For weeks, maybe months I’ve not been able to sleep, rest or relax due to a totally non functioning digestive system, and from that one far too delayed treatment, I went to sleep late Friday night, I was so over exhausted I could get up at all yesterday, Saturday. I’ve only been getting up because it was impossibly to sleep and too uncomfortable to lie there. I have lost so much life force though, I slept brokenly, but much deeper, all yesterday and night. Well over 24 hours sleep.
Having the most awful nightmares as a reflection of the deep ditch I’m in just to keep going in life currently.
I have no fight left atm. It will be quite miraculous if I see another year. I seriously would not see another 2 weeks had I not seen my chiropractor on Friday. I can’t guarantee I will even, so progressed was my exhausted state directly due to the intestinal disturbances which are entirely un drug related, but infections and stress.
Lockdowns really have destroyed my own health, life and chance of survival for a pandemic that doesn’t really exist, a virus which isn’t even worth a mention in my own health history and prognosis in my own direct experience with it, my mum’s (71 old) and others we know.
So I understandably fume, IMO at the injustice and sickness of it.
Many here strongly disagree I know. Some by their own differing personal experience, but most by the media alone.
But
@woundedhealer your girlfriend, first thought is the MDMA is very distinguishable from most psychedellics including LSD in it’s propensity, or almost guarnteehood to mentally and emotionally unhinge a person, however emotionally stable and fortified.
It’s really quite impossible to take MDMA frequently and not suffer severe disturbances.
Heavy LSD use can be a really tough ride, but you CAN get away with it.
In her position I would feel, leaving off MDMA primarily, drop THAT particular crutch as you correctly observe, would be my own encouragement.

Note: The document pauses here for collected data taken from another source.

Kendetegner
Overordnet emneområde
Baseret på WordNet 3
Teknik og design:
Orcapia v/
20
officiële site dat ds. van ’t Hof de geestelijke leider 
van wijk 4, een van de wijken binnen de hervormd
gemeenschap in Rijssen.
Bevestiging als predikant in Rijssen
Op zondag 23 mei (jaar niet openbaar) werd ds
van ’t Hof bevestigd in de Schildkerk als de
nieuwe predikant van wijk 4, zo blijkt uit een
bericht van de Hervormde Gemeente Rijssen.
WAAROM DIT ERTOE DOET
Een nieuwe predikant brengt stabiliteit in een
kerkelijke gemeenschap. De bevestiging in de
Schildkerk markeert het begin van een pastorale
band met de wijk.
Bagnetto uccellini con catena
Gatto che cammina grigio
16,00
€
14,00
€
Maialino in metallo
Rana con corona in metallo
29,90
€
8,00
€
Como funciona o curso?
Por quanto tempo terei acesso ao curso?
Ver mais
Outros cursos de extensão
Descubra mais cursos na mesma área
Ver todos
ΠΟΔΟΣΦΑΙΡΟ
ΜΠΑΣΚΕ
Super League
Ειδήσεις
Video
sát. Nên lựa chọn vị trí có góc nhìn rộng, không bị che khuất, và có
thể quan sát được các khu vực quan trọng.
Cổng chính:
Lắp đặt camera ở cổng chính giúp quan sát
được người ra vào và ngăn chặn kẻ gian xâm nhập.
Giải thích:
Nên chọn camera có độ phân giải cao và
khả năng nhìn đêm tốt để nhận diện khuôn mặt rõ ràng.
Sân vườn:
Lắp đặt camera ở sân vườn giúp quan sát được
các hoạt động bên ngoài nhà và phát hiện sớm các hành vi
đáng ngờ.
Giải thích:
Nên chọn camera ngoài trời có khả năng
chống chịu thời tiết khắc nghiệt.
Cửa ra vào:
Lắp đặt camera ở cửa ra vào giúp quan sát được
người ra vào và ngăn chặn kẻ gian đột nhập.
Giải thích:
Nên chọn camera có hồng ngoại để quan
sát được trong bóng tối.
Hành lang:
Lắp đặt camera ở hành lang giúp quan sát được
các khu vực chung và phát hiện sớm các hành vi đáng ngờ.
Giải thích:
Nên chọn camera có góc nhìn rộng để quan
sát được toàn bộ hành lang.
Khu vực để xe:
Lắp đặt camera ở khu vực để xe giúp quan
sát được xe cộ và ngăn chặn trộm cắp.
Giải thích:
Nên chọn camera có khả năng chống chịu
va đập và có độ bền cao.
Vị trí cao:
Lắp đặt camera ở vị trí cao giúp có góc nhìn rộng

She will need your support for a long time I feel, but will have to put a lot of work and dedication in herself and she needs to be deadly honest and real with herself too, moving forward. She may be in for a ride by the sounds. Just do your best for now to positively encourage her to be totally self honest, and consider amending her drug routine.
I would usually offer more but I’m pretty bedridden still from over exhaustion. I won’t say I’m hoping to survive. I lost the mythological hope a long time ago. Now it’s more of a predictive game but so uncertain. Still, I guess I do still hold hope. Just need to hope it will be possible for me to rejuvenate and recover, as it’s really slipped out of my hands.